Solution: Export XD in sRGB color profile (File > Document Settings > Document Color Mode > sRGB) before extracting hex values. The hex values will then match what Flutter renders accurately.

Best practices

  • Lead with the handoff model: treat XD as a static specification document, not a live data source — set this expectation with your team before starting the rebuild.
  • Use FlutterFlow's Theme editor for all colors and typography rather than hardcoding values in individual widgets — this makes future design changes a one-place update.
  • Export SVGs as well as PNGs for every icon: SVGs are resolution-independent and avoid the blurry-image problem on high-DPI phones that @1x-only PNG exports cause.
  • Use XD's Development handoff share link (a browser URL) so team members without XD licenses can inspect values during the rebuild.
  • Work screen-by-screen: fully complete one screen before moving to the next, rather than placing all widgets across all screens first — it is easier to spot mistakes early.
  • Consider migrating future designs to Figma if you are building more than one app — FlutterFlow's Figma import eliminates most of the manual rebuild work this workflow requires.
  • When rebuilding, match XD's layer nesting order in FlutterFlow's widget tree (outermost container first, innermost content last) — this keeps the widget tree readable and maintainable.

Alternatives

Frequently asked questions

Is there an Adobe XD plugin for FlutterFlow?

No. FlutterFlow does not have an Adobe XD plugin, and Adobe discontinued active XD development in 2023. The only design tool with a native FlutterFlow importer is Figma. For XD designs, the connection is a manual handoff workflow: extract values from XD's Development view and rebuild screens by hand in FlutterFlow.

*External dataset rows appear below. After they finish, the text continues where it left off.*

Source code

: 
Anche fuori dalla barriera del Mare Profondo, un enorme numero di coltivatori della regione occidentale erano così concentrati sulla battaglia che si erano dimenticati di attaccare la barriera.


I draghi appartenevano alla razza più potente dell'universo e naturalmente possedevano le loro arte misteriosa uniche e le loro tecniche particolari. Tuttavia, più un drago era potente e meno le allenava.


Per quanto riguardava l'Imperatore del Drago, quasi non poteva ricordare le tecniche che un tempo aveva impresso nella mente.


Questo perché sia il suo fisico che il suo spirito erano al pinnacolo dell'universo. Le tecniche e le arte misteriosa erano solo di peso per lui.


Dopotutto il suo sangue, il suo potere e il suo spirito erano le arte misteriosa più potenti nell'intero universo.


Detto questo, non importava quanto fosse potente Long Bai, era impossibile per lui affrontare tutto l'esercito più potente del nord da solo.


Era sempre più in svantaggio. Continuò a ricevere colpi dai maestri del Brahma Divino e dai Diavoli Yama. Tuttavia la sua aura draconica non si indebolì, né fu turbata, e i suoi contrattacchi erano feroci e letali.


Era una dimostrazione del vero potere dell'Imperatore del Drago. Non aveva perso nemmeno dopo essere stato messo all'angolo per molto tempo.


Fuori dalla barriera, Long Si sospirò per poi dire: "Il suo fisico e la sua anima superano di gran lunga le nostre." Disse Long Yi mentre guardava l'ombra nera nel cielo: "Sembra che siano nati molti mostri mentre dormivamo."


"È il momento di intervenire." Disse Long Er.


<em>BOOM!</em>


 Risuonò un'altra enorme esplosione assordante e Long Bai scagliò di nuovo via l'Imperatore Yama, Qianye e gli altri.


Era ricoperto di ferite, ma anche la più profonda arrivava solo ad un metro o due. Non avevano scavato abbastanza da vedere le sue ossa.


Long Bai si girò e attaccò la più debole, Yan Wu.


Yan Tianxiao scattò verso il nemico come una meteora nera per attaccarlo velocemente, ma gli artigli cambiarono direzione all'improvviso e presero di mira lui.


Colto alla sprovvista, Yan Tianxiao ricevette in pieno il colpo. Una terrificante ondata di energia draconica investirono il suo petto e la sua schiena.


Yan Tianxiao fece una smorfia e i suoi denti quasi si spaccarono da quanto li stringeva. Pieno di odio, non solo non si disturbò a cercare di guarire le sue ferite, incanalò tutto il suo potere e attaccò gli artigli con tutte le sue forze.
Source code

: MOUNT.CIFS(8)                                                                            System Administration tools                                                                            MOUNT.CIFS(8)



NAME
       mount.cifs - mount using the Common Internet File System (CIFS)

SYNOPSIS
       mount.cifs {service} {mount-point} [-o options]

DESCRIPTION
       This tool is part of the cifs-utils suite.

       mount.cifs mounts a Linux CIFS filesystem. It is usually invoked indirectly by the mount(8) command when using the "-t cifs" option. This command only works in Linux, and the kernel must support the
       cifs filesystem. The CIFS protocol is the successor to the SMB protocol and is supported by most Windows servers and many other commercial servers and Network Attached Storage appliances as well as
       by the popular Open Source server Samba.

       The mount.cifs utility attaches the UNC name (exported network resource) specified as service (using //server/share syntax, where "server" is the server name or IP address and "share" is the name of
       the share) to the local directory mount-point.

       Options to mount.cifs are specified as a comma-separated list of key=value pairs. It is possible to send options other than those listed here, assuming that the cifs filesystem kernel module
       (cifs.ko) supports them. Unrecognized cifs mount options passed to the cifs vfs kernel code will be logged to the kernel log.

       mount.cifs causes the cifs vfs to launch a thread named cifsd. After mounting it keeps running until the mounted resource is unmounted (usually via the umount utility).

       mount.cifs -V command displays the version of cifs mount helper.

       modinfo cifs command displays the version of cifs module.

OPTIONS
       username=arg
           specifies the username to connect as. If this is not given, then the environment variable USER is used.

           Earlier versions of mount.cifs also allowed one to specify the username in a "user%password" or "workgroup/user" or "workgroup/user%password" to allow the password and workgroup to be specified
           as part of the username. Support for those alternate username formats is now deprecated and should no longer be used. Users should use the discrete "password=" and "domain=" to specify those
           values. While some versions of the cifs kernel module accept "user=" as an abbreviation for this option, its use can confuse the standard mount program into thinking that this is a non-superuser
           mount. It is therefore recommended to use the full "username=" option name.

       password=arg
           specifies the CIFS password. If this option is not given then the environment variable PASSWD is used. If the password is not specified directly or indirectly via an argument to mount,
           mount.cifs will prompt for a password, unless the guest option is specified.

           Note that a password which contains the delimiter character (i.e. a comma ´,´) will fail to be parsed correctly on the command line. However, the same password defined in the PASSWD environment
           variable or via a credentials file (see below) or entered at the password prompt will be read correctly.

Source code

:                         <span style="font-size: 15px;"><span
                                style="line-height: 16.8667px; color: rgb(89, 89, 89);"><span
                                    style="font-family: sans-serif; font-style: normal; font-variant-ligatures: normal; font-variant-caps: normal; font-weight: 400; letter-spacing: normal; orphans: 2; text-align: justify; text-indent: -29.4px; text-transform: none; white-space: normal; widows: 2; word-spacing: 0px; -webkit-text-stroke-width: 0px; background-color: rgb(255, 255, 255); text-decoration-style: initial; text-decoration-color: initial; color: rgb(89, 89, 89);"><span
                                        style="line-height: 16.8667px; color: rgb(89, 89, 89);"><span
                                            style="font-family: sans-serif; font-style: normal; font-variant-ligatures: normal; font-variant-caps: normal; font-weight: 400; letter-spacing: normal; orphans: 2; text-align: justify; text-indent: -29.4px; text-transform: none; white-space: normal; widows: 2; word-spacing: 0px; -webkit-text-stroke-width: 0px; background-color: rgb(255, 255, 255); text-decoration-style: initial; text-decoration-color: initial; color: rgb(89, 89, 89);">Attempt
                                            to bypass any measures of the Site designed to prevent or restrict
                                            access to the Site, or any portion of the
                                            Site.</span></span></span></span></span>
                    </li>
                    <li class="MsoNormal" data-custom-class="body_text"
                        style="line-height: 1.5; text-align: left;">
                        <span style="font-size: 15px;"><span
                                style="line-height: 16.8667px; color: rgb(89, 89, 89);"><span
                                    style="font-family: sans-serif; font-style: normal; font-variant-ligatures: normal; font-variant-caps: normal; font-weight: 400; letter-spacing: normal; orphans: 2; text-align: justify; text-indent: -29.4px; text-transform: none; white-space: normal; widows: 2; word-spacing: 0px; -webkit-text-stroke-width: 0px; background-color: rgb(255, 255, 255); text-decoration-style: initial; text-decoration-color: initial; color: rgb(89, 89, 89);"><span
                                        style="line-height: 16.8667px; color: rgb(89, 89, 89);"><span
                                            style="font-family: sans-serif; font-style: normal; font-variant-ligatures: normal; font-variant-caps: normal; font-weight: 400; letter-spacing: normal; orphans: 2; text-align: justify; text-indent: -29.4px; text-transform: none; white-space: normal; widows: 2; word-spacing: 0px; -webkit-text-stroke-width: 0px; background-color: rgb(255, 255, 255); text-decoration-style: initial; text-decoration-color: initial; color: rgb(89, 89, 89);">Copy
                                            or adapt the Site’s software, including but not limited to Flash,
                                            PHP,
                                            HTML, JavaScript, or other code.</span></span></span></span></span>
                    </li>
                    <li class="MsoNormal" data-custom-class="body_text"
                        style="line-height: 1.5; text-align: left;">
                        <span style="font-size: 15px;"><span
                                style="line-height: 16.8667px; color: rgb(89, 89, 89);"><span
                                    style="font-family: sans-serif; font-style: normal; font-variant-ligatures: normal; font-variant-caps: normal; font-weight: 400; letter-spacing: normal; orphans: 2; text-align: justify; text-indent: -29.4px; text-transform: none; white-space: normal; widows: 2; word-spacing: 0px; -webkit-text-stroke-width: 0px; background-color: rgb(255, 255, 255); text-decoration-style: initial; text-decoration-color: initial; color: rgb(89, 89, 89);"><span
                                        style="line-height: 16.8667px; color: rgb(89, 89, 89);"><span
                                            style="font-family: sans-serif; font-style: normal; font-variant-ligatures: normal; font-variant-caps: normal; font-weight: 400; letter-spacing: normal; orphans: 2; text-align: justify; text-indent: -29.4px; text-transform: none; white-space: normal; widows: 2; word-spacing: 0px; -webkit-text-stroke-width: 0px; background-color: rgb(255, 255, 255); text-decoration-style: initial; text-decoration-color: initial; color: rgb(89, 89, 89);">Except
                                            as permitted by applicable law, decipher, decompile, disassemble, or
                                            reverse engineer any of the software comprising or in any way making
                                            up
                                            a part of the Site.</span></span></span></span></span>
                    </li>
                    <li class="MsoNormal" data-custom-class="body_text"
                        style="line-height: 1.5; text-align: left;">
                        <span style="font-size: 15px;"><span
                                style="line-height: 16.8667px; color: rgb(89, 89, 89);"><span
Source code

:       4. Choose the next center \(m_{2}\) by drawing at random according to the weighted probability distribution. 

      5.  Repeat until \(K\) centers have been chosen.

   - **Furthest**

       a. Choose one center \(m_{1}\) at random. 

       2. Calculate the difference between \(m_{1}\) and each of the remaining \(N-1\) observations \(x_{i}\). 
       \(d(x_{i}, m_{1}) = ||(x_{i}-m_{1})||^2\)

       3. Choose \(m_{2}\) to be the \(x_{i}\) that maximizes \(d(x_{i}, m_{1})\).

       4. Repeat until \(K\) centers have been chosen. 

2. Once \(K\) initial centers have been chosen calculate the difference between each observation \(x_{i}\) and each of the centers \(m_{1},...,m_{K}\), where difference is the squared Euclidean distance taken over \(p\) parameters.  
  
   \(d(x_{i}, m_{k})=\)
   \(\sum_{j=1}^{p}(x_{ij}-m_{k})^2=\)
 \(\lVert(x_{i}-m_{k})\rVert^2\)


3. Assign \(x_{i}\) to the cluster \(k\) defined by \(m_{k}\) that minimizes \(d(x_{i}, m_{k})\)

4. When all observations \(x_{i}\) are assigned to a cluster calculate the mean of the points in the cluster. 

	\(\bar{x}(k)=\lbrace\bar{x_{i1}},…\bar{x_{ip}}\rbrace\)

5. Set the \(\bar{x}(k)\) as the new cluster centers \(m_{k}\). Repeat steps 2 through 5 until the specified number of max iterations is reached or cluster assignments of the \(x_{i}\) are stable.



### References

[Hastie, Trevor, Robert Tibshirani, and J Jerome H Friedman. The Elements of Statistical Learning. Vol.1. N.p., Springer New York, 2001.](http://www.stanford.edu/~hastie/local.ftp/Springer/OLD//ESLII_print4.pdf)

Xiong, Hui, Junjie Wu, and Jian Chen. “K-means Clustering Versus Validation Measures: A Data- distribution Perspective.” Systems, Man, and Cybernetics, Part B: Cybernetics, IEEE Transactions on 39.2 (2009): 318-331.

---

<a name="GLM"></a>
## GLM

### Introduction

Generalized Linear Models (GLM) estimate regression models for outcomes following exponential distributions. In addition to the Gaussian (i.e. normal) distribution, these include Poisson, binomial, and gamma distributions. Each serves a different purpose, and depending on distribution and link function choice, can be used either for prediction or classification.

Can I import an XD file directly into FlutterFlow?

No — FlutterFlow's import feature accepts Figma frame URLs only, not .xd files. To use XD designs in FlutterFlow, export your artboards as PNG or SVG assets and manually recreate the layouts in FlutterFlow's widget tree using the exact measurements from XD's Development handoff view.

Does Adobe still support XD?

Adobe stopped actively developing new features for XD in 2023 and shifted its design focus to Illustrator and Photoshop. Existing XD subscribers can still use the tool, but no major updates are planned. Adobe has not set an end-of-life date for XD, but new projects are better started in Figma given its active development and native FlutterFlow integration.

How long does it take to rebuild an XD screen in FlutterFlow manually?

A simple single-screen layout (a header, a card list, and a bottom bar) typically takes 30–60 minutes once you have your Theme colors and typography set up. A more complex screen with custom animations or intricate widget nesting can take 2–3 hours. Multi-screen apps with a consistent design system get faster after the first screen because Theme tokens reuse across all pages.

Can I use fonts from Adobe Fonts (Typekit) in FlutterFlow?

FlutterFlow natively supports Google Fonts (hundreds of families, free). Adobe Fonts are not directly available. If your XD design uses an Adobe Font, check whether the same typeface exists as a Google Font (many do). If not, download the .otf or .ttf file under your Adobe Fonts license and upload it to FlutterFlow under Assets > Fonts — your license terms must permit font embedding in apps.